Tracked down the bug that's been eluding me for days. It was indeed a race, and could result in a file being transferred into a direct mode repository and ending up in indirect mode. Was easy to fix once understood, just needed to update the direct mode mapping before starting the transfer.
While I was in there, I noticed another potential race, also in direct mode, where the watcher could decide to rewrite a symlink to fix its target, and at just the wrong time direct mode content could arrive in its place, and so get deleted. Fixed that too.
Seems likely there are some other direct mode races. I spent quite a while hammering on dealing with the indirect mode races with the assistant originally.
Next on my list is revisiting XMPP.
Verified that git push over XMPP works between multiple repositories that are sharing the same XMPP account. It does.
Seeing the XMPP setup process with fresh eyes, I found several places wording could be improved. Also, when the user goes in and configures (or reconfigures) an XMPP account, the next step is to do pairing, so it now redirects directly to there.
Next I need to make XMPP get back into sync after a network disconnection or when the assistant is restarted. This currently doesn't happen until a XMPP push is received due to a new change being made.
back burner: yesod-pure
Last night I made a yesod-pure branch, and did some exploratory conversion away from using Hamlet, of the Preferences page I built yesterday.

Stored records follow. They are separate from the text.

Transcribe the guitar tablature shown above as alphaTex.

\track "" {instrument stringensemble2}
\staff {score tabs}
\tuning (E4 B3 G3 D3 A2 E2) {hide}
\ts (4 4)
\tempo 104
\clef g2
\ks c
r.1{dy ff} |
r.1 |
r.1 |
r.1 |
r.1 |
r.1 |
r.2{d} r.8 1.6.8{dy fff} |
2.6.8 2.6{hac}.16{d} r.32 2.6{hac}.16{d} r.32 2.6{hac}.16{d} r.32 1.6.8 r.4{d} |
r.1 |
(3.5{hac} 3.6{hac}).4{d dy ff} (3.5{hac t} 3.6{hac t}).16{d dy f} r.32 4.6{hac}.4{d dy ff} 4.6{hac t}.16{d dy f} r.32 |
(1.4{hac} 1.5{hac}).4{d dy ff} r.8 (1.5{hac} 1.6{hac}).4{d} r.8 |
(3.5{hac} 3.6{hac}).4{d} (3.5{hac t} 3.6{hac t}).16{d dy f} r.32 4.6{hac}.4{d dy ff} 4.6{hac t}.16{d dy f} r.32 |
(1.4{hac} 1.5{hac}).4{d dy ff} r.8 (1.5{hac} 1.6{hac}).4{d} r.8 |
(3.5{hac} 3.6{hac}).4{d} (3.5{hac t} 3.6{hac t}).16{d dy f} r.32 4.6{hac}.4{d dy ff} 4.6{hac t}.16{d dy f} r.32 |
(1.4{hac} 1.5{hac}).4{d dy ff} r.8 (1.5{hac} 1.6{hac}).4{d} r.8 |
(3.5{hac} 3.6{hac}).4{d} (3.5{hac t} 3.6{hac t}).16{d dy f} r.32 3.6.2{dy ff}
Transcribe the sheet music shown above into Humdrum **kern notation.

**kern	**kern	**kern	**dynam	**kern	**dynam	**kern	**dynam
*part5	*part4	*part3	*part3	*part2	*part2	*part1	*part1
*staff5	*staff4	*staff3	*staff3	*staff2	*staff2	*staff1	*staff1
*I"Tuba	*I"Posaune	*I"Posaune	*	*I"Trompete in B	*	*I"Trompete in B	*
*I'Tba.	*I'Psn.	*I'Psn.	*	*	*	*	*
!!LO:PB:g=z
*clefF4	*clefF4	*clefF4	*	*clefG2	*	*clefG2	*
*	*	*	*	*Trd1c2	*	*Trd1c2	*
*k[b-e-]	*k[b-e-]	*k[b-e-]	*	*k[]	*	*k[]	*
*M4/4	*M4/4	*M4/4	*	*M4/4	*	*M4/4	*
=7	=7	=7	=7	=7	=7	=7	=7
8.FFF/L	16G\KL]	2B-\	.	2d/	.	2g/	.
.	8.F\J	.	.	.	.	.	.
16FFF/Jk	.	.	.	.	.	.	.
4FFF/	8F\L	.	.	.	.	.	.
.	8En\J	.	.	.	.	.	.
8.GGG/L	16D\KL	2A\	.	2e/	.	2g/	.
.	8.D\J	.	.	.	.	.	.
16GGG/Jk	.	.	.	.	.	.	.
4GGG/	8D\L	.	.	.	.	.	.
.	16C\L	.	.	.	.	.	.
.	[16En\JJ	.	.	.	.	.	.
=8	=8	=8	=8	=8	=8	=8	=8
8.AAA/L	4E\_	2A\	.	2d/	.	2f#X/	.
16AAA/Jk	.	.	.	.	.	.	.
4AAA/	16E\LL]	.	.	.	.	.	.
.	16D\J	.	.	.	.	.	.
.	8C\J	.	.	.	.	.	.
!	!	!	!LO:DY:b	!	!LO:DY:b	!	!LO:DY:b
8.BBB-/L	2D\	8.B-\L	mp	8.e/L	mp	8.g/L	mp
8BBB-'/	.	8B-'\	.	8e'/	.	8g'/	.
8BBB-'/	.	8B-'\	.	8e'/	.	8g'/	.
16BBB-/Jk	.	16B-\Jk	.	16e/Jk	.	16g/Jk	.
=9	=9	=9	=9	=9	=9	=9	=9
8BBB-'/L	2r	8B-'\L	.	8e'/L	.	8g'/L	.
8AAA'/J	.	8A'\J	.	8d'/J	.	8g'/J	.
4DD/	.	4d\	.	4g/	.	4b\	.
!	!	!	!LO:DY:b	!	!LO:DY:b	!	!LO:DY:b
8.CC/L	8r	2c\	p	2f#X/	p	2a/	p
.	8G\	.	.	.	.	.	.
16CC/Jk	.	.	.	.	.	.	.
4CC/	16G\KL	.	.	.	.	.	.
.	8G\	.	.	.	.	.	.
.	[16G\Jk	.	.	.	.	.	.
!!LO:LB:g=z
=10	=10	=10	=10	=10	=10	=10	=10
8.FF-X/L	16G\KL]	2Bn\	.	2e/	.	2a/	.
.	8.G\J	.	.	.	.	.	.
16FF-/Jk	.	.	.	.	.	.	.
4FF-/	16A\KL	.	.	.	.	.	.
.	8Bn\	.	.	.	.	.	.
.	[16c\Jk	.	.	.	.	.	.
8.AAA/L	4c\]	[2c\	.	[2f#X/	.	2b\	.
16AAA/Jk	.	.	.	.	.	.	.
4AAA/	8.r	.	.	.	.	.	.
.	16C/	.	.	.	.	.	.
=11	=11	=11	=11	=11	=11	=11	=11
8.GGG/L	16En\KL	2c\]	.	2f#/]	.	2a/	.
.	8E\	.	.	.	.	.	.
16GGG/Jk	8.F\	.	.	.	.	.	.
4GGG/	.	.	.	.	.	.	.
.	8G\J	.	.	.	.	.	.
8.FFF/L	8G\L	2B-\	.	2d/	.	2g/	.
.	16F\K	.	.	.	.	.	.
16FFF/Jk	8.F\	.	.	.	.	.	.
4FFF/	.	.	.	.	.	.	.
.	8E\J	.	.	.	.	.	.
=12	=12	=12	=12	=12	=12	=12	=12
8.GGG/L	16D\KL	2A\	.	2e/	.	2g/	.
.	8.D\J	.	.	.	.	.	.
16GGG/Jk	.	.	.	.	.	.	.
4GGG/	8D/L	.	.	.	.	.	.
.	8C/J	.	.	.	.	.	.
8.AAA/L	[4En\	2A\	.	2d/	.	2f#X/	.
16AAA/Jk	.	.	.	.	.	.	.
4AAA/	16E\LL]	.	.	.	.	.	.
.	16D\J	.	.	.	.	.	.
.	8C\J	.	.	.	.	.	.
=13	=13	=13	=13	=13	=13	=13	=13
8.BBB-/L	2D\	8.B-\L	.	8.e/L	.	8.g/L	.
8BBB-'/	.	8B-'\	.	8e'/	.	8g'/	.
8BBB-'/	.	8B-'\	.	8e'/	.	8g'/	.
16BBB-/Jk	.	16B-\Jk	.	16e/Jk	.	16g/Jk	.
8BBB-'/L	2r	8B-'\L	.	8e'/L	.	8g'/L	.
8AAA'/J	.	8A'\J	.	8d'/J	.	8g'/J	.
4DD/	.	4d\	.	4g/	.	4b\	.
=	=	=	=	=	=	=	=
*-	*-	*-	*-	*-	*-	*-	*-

I was actually finding writing pure Blaze worked better than Hamlet, at first. Was able to refactor several things into functions that in Hamlet are duplicated over and over in my templates, and built some stuff that makes rendering type safe urls in pure Blaze not particularly ungainly. For example, this makes a submit button and a cancel button that redirects to another page:
buttons = toWidget $ \redir ->
"Save Preferences" <>|<> redir ConfigurationR []
The catch is how to deal with widgets that need to be nested inside other html. It's not possible to do this both cleanly and maximally efficiently, with Blaze. For max efficiency, all the html before the widget should be emitted, and then the widget run, and then all html after it be emitted. To use Blaze, it would have to instead generate the full html, then split it around the widget, and then emit the parts, which is less efficient, doesn't stream, etc.
I guess that's the core of what Hamlet does; it allows a clean representation and due to running TH at build time, can convert this into an efficient (but ugly) html emitter.
So, I may give up on this experiment. Or I may make the webapp less than maximally fast at generating html and go on with it. After all, these sorts of optimisations are mostly aimed at high-volume websites, not local webapps.